We can surmise, for example, that the contents would almost certainly be miserable, full of self-piteous digressions and tedious complaints about the most insignificant things. They would no doubt be written incredibly carefully in thick black ink with no spelling mistakes or grammatical errors or hastily scribbled out mistakes. An ogre would certainly never dot their “i”s with little love hearts, or make a smiley face out of their “O”s, and they would never, and I mean not ever, use seven different coloured pencils and make their “n”s into a rainbow.
They would not use purple paper, or green, nor pale blue card that smelt faintly of liquorice. They wouldn’t draw pictures of themselves flying kites with their brothers (if they had any) or playing on a seesaw with their sisters (which they don’t).
And they wouldn’t decorate the envelope with stickers and glitter and glue, although they might, and probably definitely would, seal the envelope closed with a little glob of melted red wax, pushing their fingertips into it while it congealed to leave a unique (and incomprehensible) mark. They wouldn’t do that because they enjoyed it, or even because they the ogre who received the letter might enjoy it, but because it would make them feel important in some way, and also that was the way things were done, and the way everyone else did them, and always had.

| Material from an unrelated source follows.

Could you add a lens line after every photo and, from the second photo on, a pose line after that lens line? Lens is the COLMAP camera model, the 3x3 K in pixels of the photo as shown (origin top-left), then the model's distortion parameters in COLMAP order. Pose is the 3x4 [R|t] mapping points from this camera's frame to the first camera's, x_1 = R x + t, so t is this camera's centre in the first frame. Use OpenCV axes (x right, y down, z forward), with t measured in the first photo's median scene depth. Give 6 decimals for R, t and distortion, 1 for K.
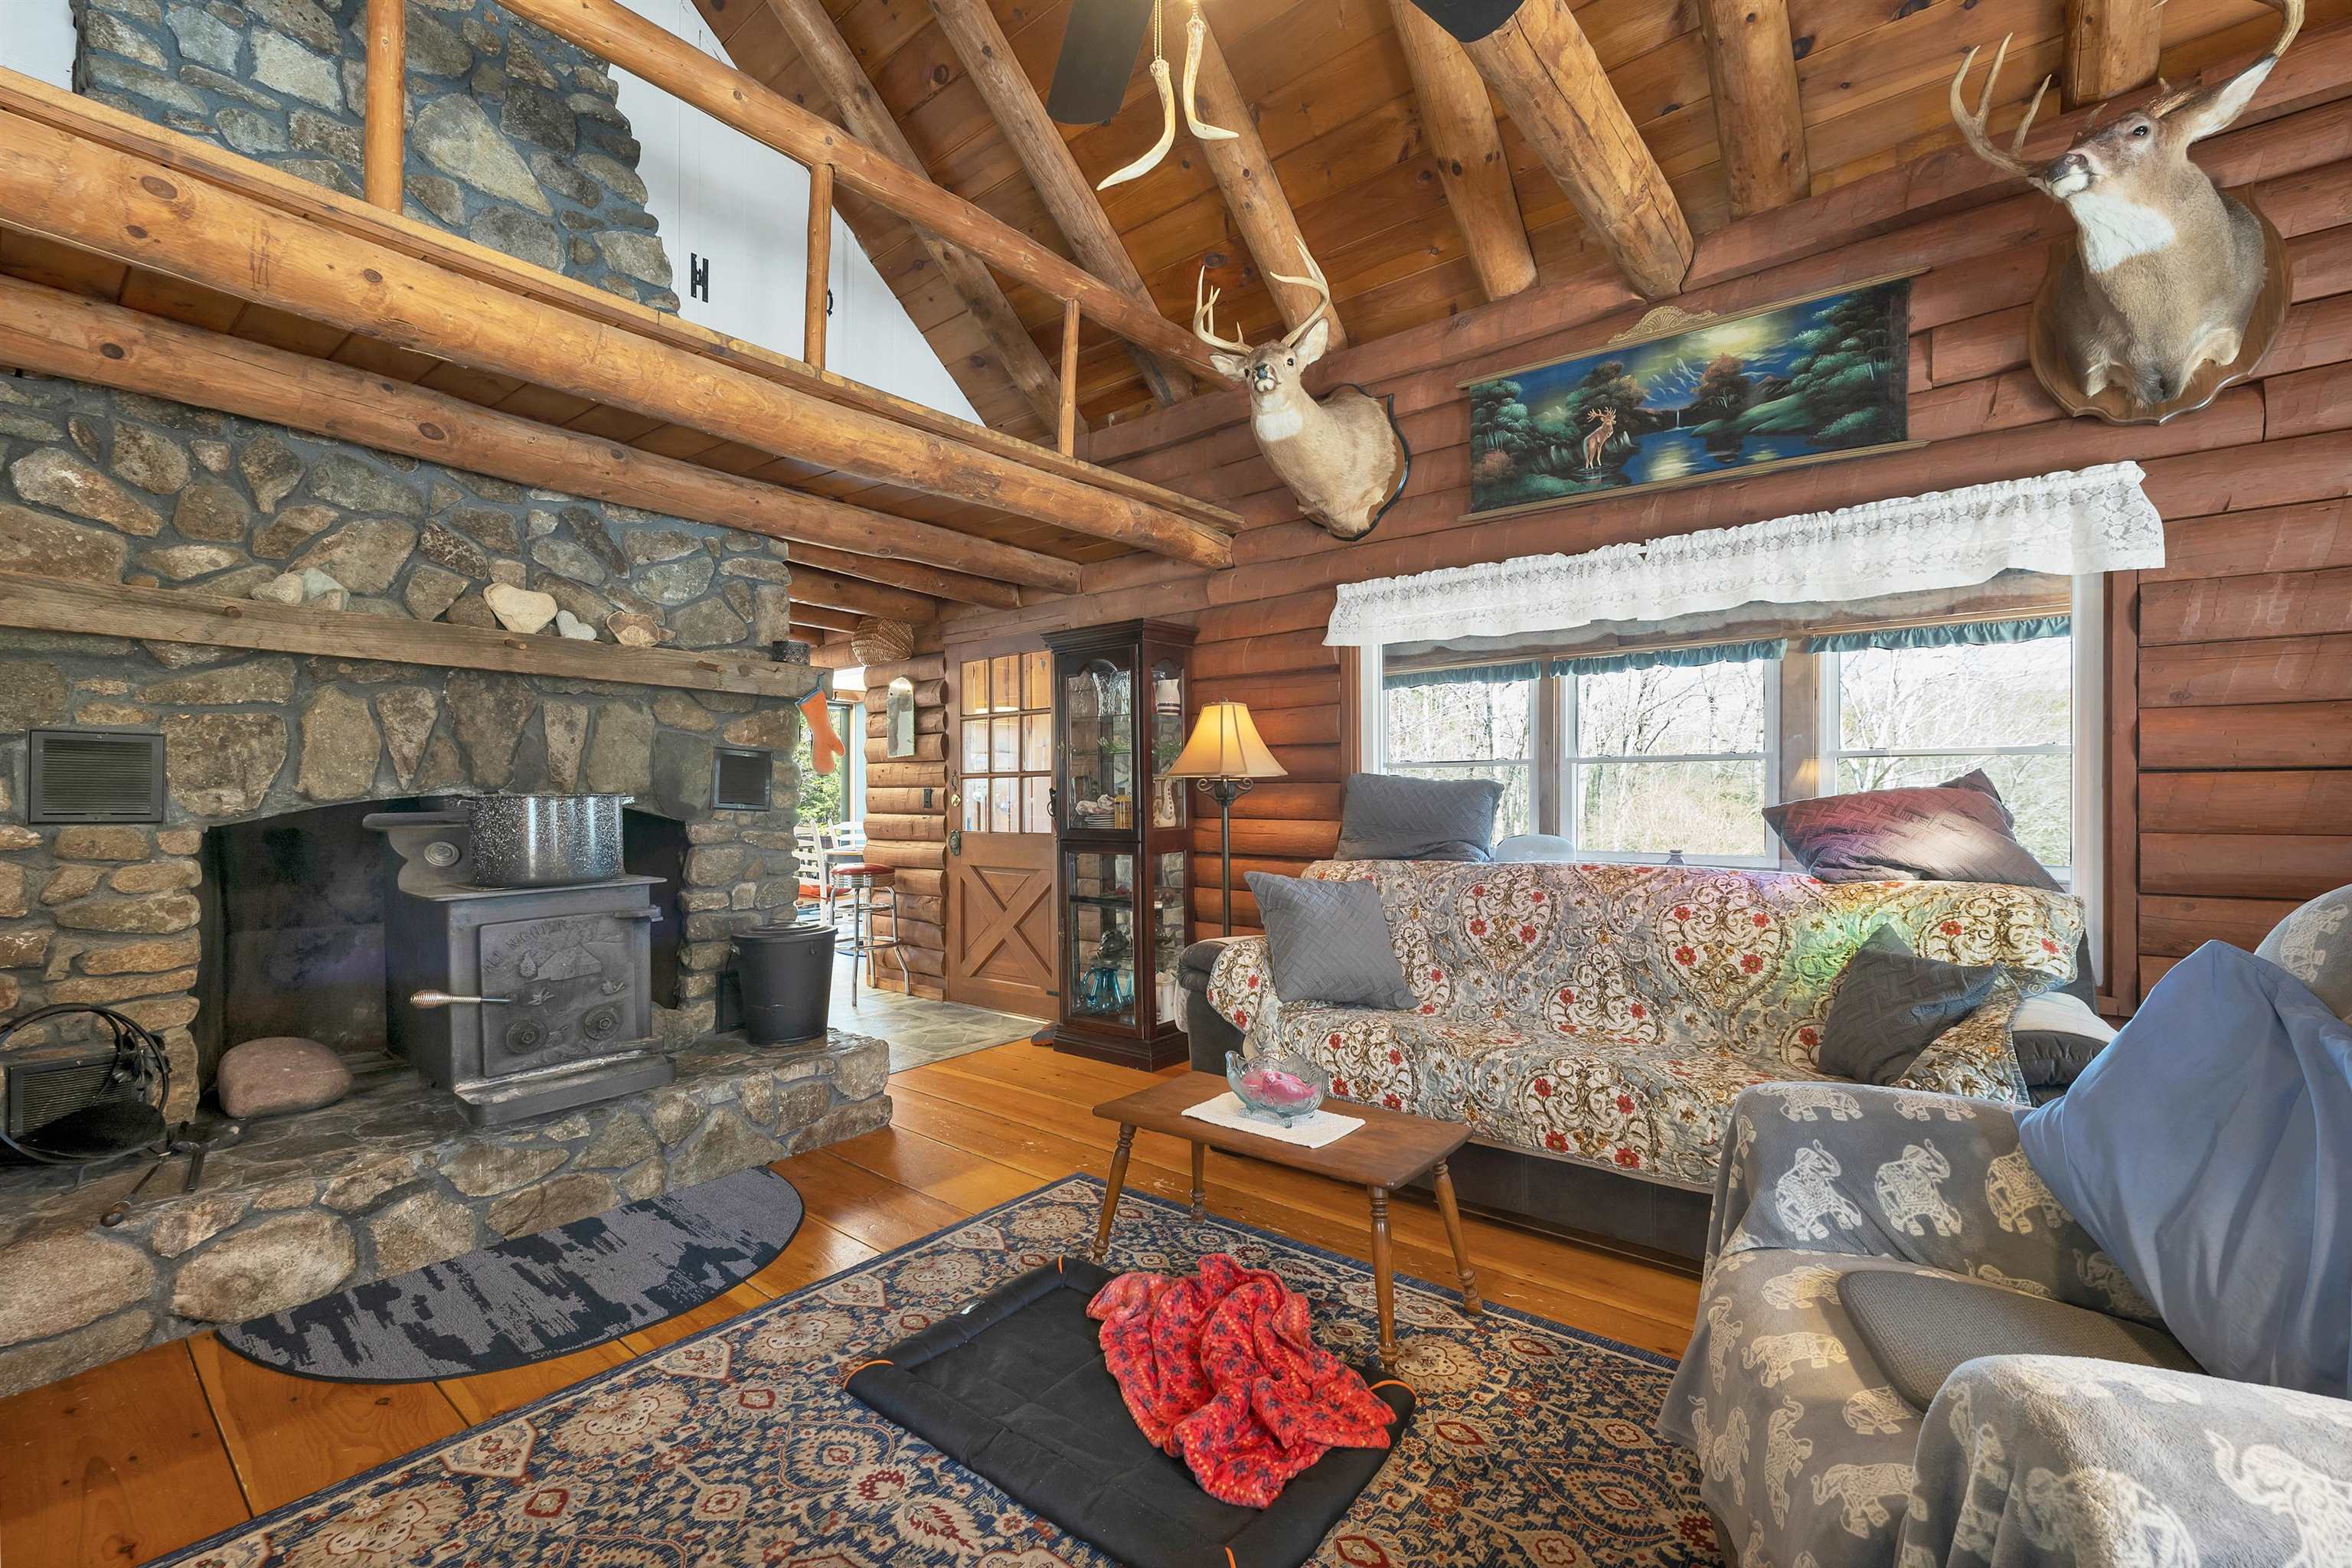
lens RADIAL K [[994.4, 0, 1180.1], [0, 994.4, 800.0], [0, 0, 1]] dist [0.005697, -0.001231]
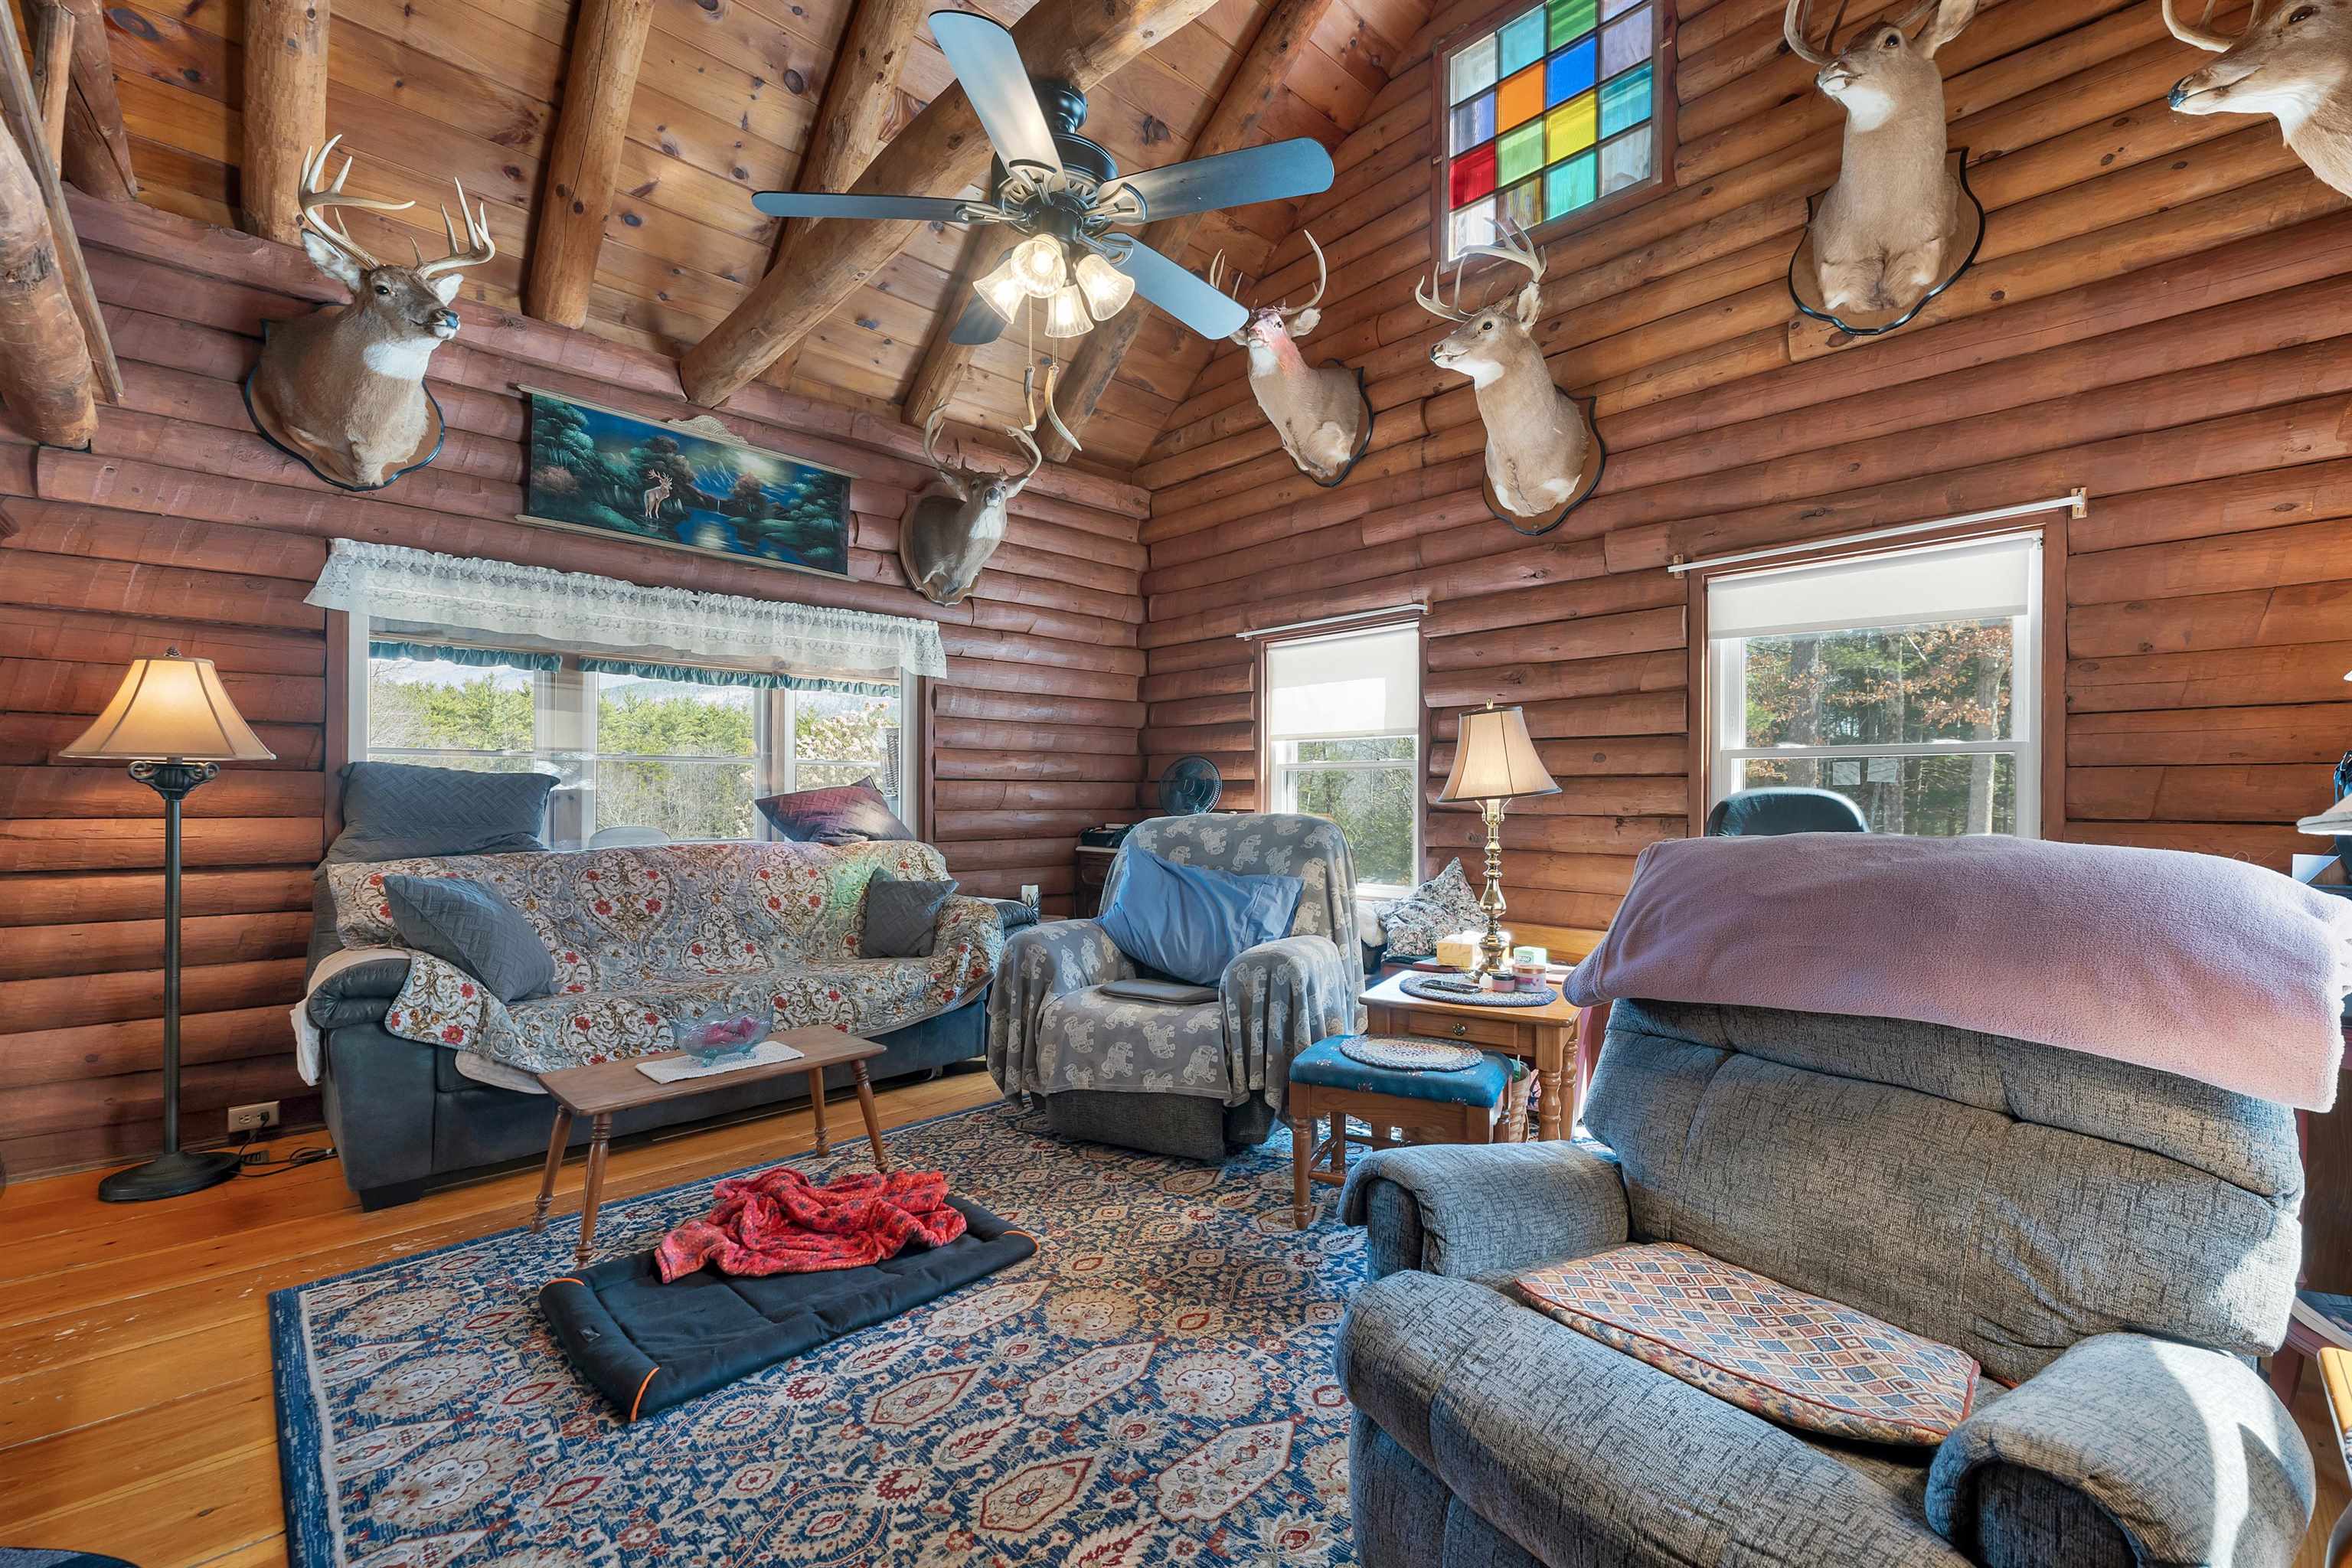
lens RADIAL K [[994.4, 0, 1187.2], [0, 994.4, 790.4], [0, 0, 1]] dist [0.005697, -0.001231]
pose [[0.105055, 0.007086, 0.994441, -0.801294], [-0.002054, 0.999974, -0.006908, 0.004174], [-0.994464, -0.001317, 0.105067, 0.255289]]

It was important not to do things differently, just in case the new way of doing things turned out to be enjoyable, and enjoyable was the worst thing any activity could be, if you asked an ogre.
Enough About Ogres
While we have been wondering about ogres, and their letters, which we will never see and probably would not ever want to have done if we did, there are other important questions we haven’t asked yet, with answers that are just as interesting, such as who delivers these letters anyway, and who bakes all those cakes, and cleans all the dishes (the ones that the ogres haven’t accidentally eaten, at any rate), and keeps the towers clean and the fires running so that the ogres can carry on with their moping without interruption and distraction for as long as they live, which is forever.
Concerning What Would Come Afterwards
I haven’t written anything else but it’d be all about the creatures that live in the basements and deliver the post and have adventures in the forest I suppose.